▸ **Task set**
a) Using the forum thread on Michigan firearm law below, decide whether each statement agrees with it. Answer yes or no for each, and quote the words of the thread that decide it.
(i) Under Sec. 227d, a firearm other than a pistol may be carried in the trunk of a vehicle if it is unloaded.
(ii) Ranger Ray believes a bike counts as a motor vehicle under the law.
(iii) The post by magnumhntr is signed "Chris".
b) List every condition in Sec. 227d of the forum thread on Michigan firearm law below under which an unloaded firearm other than a pistol may be transported in a vehicle.
c) Answer these questions from the forum thread on Michigan firearm law below.
(i) Which section of the Michigan Penal Code is titled "Concealed weapons; carrying; penalty"?
(ii) On what date did magnumhntr post?
(iii) Which poster quotes magnumhntr's post?

▸ **Text passage**
====

From the Michigan Penal Code.....

*750.227d Transporting or possessing firearm in or upon motor* *vehicle** or self-propelled **vehicle** designed for land travel; conditions; violation as misdemeanor; penalty.*

Sec. 227d.
(1) Except as otherwise permitted by law, a person shall not transport or possess in or upon a motor vehicle or any self-propelled vehicle designed for land travel a firearm, other than a pistol, unless the firearm is unloaded and is 1 or more of the following:
(a) Taken down.
(b) Enclosed in a case.
(c) Carried in the trunk of the vehicle.
(d) Inaccessible from the interior of the vehicle.

*750.227 Concealed weapons; carrying; penalty.*

Sec. 227.

(2) A person shall not carry a pistol concealed on or about his or her person, or, whether concealed or otherwise, in a vehicle operated or occupied by the person, except in his or her dwelling house, place of business, or on other land possessed by the person, without a license to carry the pistol as provided by law and if licensed, shall not carry the pistol in a place or manner inconsistent with any restrictions upon such license.


----------



## Ranger Ray (Mar 2, 2003)

Would bike be considered a motor vehicle under this law? Doubt it. A bike is not self propelled as per the definition of "self propelled". I say you can shoot while on bike. Not sure its a safe thing to do, but that's not the question.


----------



## magnumhntr (Aug 18, 2003)

My interpretation of the laws as provided above would be that it is acceptable to hunt/shoot from a bicycle ~ but the weapon could not be concealed unless the individual has a CPL. 

With that being said ~ lol ~ I would love to see this done ( from a safe distance of course ). Most people cannot walk and chew bubble gum at the same time... imagine the damage to ones person while riding a bike and concentrating on a target... Darwin would be proud ;-)

-Chris


----------



## 2508speed (Jan 6, 2011)

magnumhntr said:


> My interpretation of the laws as provided above would be that it is acceptable to hunt/shoot from a bicycle ~ but the weapon could not be concealed unless the individual has a CPL.
> 
> With that being said ~ lol ~ I would love to see this done ( from a safe distance of course ). Most people cannot walk and chew bubble gum at the same time... imagine the damage to ones person while riding a bike and concentrating on a target... Darwin would be proud ;-)

====

▸ **Supplied information**
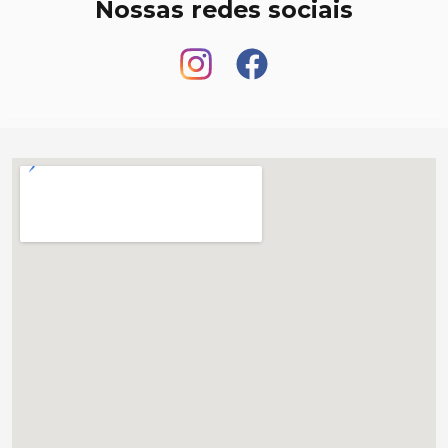
Nossas redes sociais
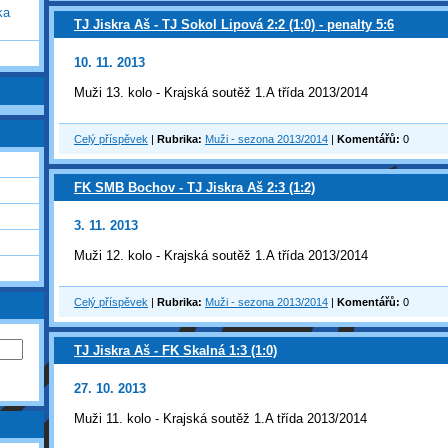
ka
TJ Jiskra Aš - TJ Sokol Lipová 2:2 (1:0) - penalty 5:6
10. 11. 2013
Muži 13. kolo - Krajská soutěž 1.A třída 2013/2014
Celý příspěvek
|
Rubrika:
Muži - sezona 2013/2014
|
Komentářů:
0
FK SMB Bochov - TJ Jiskra Aš 2:3 (1:2)
3. 11. 2013
Muži 12. kolo - Krajská soutěž 1.A třída 2013/2014
Celý příspěvek
|
Rubrika:
Muži - sezona 2013/2014
|
Komentářů:
0
TJ Jiskra Aš - FK Skalná 1:3 (1:0)
27. 10. 2013
Muži 11. kolo - Krajská soutěž 1.A třída 2013/2014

====

▸ **Answers to the exercise**
a)
(i) Yes: "unless the firearm is unloaded and is 1 or more of the following" and "(c) Carried in the trunk of the vehicle."
(ii) No: "Would bike be considered a motor vehicle under this law? Doubt it."
(iii) Yes: "-Chris"

b)
Taken down.
Enclosed in a case.
Carried in the trunk of the vehicle.
Inaccessible from the interior of the vehicle.

c)
(i) 750.227
(ii) Aug 18, 2003
(iii) 2508speed